Location
- Glenburn Road Skelmersdale Lancashire, WN8 6JW England
- 53°33′46″N 2°47′30″W﻿ / ﻿53.56283°N 2.79167°W

Information
- Type: Voluntary aided school
- Motto: In Christ We Grow
- Religious affiliation: Roman Catholic
- Local authority: Lancashire
- Specialist: Engineering
- Department for Education URN: 119782 Tables
- Ofsted: Reports
- Headteacher: Mary Henshaw
- Gender: Coeducational
- Age: 11 to 16
- Enrolment: 894 as of December 2022^{[update]}
- Houses: Arkwright, Brunel, Franklin, Stephenson, Telford
- Website: http://www.olqp.org.uk/

= Our Lady Queen of Peace Catholic Engineering College =

Our Lady Queen of Peace Catholic Engineering College is a coeducational Roman Catholic secondary school located in Skelmersdale in the English county of Lancashire.
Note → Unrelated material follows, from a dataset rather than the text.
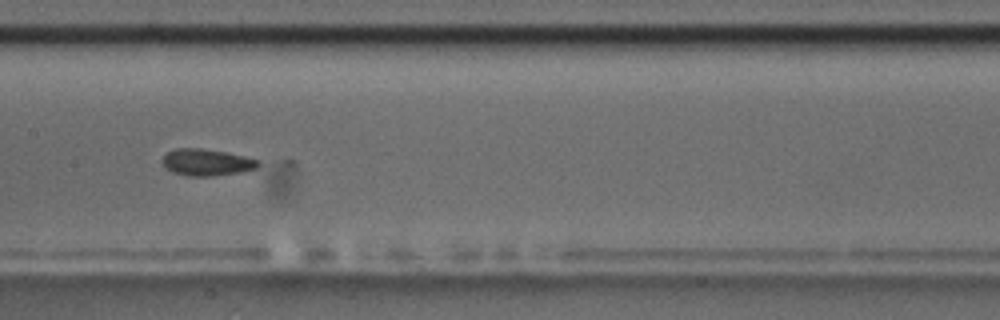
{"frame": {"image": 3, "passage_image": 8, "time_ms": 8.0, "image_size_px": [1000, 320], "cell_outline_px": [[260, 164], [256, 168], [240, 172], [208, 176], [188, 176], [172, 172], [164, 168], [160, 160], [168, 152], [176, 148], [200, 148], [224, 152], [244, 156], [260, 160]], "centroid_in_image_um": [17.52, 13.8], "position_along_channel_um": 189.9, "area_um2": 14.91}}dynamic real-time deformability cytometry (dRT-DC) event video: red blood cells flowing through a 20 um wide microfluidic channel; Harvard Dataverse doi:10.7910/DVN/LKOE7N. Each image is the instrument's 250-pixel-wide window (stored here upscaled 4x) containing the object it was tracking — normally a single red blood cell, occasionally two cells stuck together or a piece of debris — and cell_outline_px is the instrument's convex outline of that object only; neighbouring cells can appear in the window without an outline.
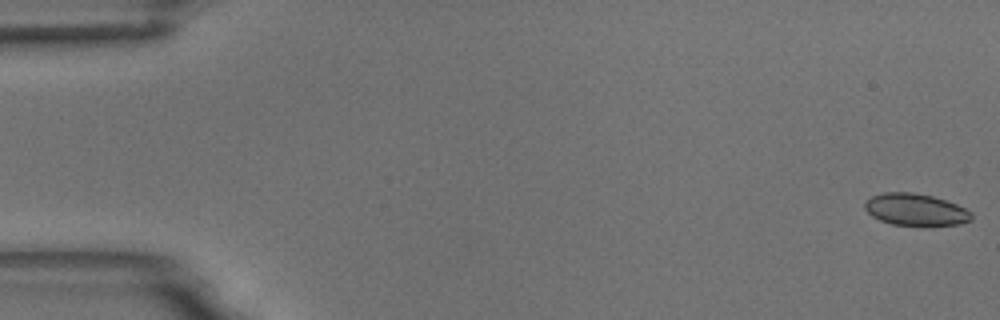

It is a voluntary aided school administered by Lancashire County Council and the Roman Catholic Archdiocese of Liverpool. The school is currently designated as a specialist Engineering College.

Our Lady Queen of Peace Catholic Engineering College offers GCSEs as programmes of study for pupils. The school also offers some vocational courses in conjunction with Myerscough College and West Lancashire College.